Abstract

Jewish- and Asian-Americans have recently found themselves classed as "model minorities," examples of upward mobility allegedly achieved through thrift, family cohesion, and educational achievement. This ascription has a long history, one dating back at least to nineteenth century America, when Asians—especially Chinese—and Jews were viewed in strikingly similar terms. Defined as outsiders to the black/white binary that governed American race ideology, Jews and Asians were also constructed as money-mad traders and outsiders to assertive norms of Anglo-Saxon masculinity. These negative stereotypes gradually turned, in the last years of the twentieth century, into positive ones: first Jews and then Asians came to model economic self-sufficiency and braininess as means to social success (albeit also as de-masculinized neurotics).
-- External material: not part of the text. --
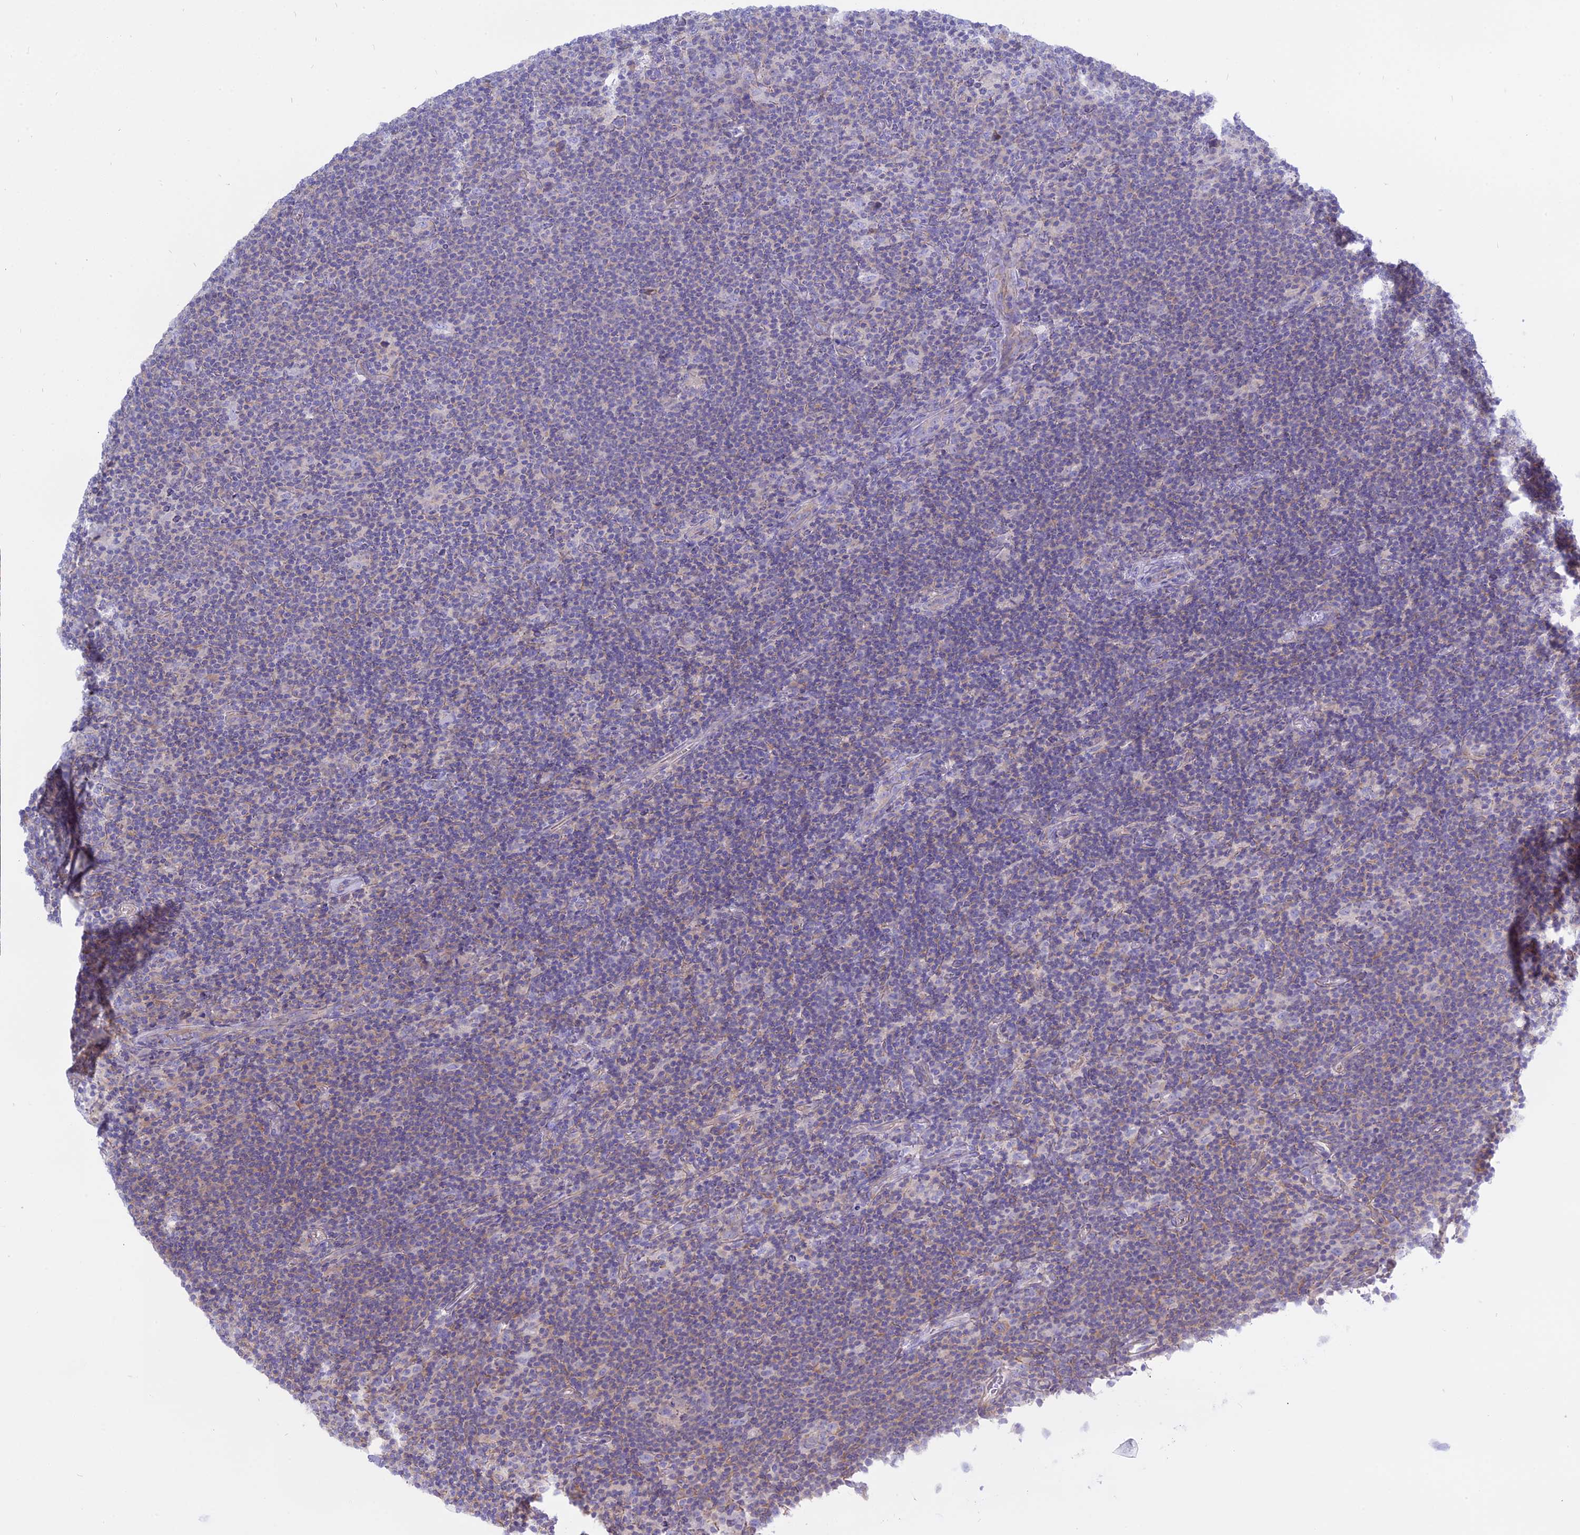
{"staining": {"intensity": "negative", "quantity": "none", "location": "none"}, "tissue": "lymphoma", "cell_type": "Tumor cells", "image_type": "cancer", "snomed": [{"axis": "morphology", "description": "Hodgkin's disease, NOS"}, {"axis": "topography", "description": "Lymph node"}], "caption": "There is no significant positivity in tumor cells of Hodgkin's disease.", "gene": "AHCYL1", "patient": {"sex": "female", "age": 57}}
But for many Asian-American intellectuals, these comparisons proved—and prove—irritating, and a number of contemporary South- and East Asian-American writer writers like Bharathi Mukherjee and Gish Jen have engaged with the tropes and narrative structures of Jewish-American fiction in order to contest these identifications. No writer has done so more successfully than Lan Samantha Chang, and the essay concludes with a reading of her novella Hunger as a critique of the narratives of aspiration and achievement that fuel the model minority mythos for both Jews and Asians living in the U.S.